How many lines in the listing below contain the string "text"? Say only the number.

Data block:
■ ■ ■ ■ ■
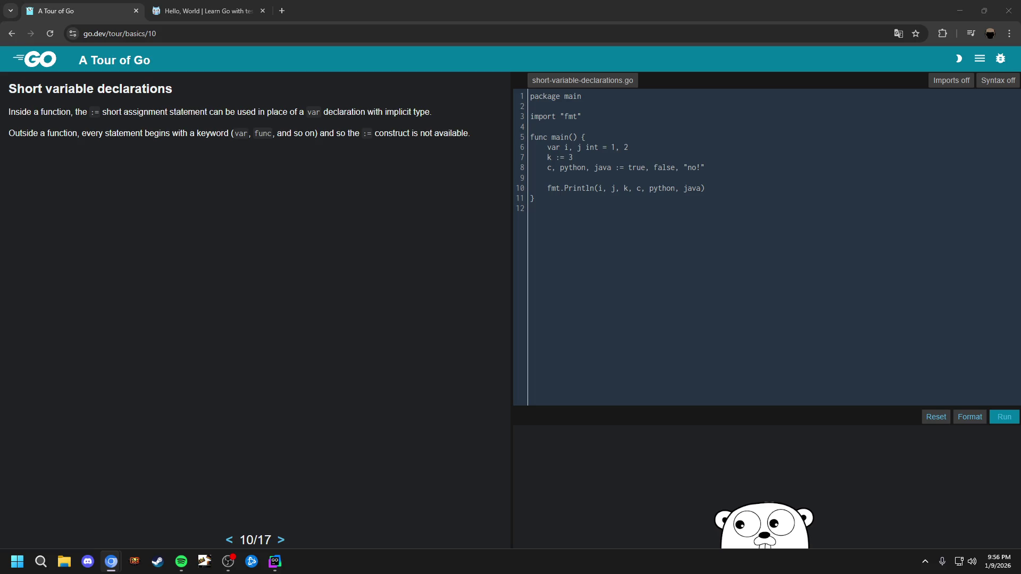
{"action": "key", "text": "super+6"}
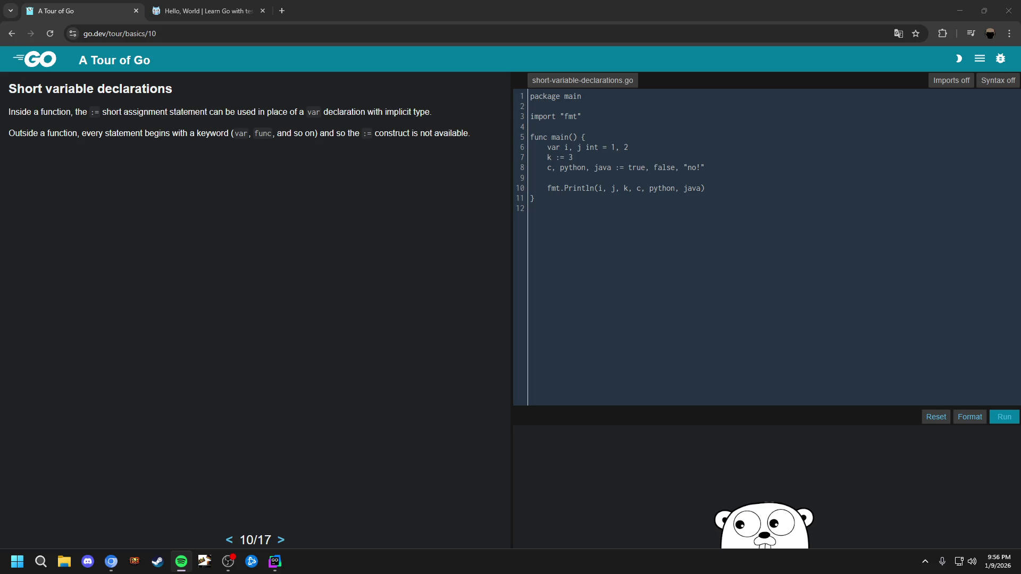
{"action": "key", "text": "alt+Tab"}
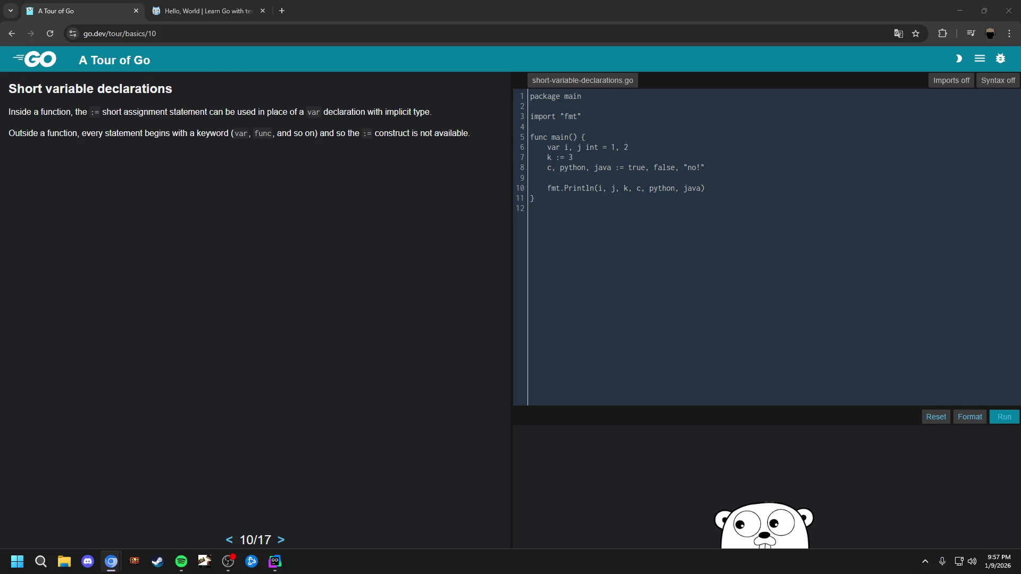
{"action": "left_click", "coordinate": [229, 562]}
■ ■ ■ ■ ■
Result below: 2